Texto proporcionado ▸
Fragmentándose y recomponiéndose entre nuevos
pequeños cataclismos, las comunidades se recontaron en una “mezcla de
tradiciones indígenas y españolas que sin tener la coherencia de los antiguos
anales históricos, era un vehículo poderoso para mantener la coherencia de los
pueblos”. Una de ellas, según varios estudiosos, pareciera servir como
el único gran elemento de cohesión para los habitantes del México de 1847. Un siglo tras la conquista, cuando la
población indígena llega a su punto más bajo, los descendientes de Cortés
se deciden a darse un sentido de pertenencia. Debe ser un sentido de
pertenencia que no dependa de deudas con España, y así, reinventándola,
hacen suya la antigüedad mesoamericana o más bien propiamente azteca y buscan
señales de la presencia del Señor en estas tierras o de su designio sobre
ellas, anteriores a la llegada de don Hernán. Como la factible venida de Santo
Tomas en la forma de un recompuesto Quetzatcoatl. Nada en este propósito se acerca al culto a la virgen de Guadalupe, a la
cual sor Juana Inés de la Cruz parecerá entender de una conmovedora manera:
"De hermosas contradicciones
sube hoy la Reina adornada:
muy vestida para pobre,
para desnuda, muy franca...
Del Cielo y tierra extranjera,
en ambas partes la extrañan:
muy mujer para Divina,
muy celestial para humana..."
La Señora de México es santificada por los criollos a partir del trabajo
de un predicador y teólogo que recoge las averiguaciones hechas en los años
1530 por los primeros evangelizadores, sobre la revelación de la Virgen a Juan
Diego.

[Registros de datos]
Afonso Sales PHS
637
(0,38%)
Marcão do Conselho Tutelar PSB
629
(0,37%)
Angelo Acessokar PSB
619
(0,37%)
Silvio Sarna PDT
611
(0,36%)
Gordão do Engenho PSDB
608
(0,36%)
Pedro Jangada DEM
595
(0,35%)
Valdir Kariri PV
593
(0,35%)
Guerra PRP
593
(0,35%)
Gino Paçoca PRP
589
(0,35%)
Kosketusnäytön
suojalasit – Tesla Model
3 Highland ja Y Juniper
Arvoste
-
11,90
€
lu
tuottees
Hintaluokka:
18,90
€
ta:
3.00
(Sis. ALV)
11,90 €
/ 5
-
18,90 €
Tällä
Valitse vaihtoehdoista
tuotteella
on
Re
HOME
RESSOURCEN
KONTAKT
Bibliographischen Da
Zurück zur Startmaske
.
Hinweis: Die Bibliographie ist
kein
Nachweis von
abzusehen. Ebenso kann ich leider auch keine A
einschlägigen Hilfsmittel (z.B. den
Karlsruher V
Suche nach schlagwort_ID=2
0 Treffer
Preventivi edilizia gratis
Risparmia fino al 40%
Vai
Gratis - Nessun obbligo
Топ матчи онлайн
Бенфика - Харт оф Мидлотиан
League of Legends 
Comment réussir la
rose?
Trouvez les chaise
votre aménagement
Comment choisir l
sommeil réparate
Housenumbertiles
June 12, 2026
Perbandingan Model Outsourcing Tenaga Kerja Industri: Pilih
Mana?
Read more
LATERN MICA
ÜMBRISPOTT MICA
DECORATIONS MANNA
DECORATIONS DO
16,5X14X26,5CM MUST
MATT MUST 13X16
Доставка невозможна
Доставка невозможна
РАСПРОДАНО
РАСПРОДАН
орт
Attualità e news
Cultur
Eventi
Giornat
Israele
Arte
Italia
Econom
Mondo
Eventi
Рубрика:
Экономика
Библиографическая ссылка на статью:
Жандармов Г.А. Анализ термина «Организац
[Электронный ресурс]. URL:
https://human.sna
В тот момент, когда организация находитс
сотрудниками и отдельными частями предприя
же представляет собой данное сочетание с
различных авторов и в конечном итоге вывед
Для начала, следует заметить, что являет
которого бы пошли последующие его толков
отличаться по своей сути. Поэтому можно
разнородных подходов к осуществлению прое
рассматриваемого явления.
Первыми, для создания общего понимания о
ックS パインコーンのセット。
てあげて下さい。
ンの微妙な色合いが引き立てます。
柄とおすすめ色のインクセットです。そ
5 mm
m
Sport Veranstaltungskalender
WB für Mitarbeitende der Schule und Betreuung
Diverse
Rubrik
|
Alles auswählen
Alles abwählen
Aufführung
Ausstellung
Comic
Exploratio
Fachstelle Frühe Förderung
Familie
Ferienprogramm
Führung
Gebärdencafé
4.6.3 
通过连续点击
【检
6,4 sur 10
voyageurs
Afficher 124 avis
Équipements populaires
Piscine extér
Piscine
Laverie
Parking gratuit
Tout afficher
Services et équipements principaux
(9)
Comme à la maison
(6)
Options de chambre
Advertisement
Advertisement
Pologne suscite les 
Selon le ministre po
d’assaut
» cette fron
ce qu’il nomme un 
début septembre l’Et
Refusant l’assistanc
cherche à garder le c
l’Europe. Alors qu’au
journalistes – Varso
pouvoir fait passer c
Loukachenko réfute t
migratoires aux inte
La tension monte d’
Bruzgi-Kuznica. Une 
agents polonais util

Preguntas de estudio ▸
1) Según el texto proporcionado, ¿a quién se le reveló la Virgen?
2) Identifica, por favor, cada línea de los registros que contenga la palabra "Model" y cópiala.
El texto y los registros no guardan relación entre sí.

Respuestas ▸
1) A Juan Diego.

2)
suojalasit – Tesla Model
Perbandingan Model Outsourcing Tenaga Kerja Industri: Pilih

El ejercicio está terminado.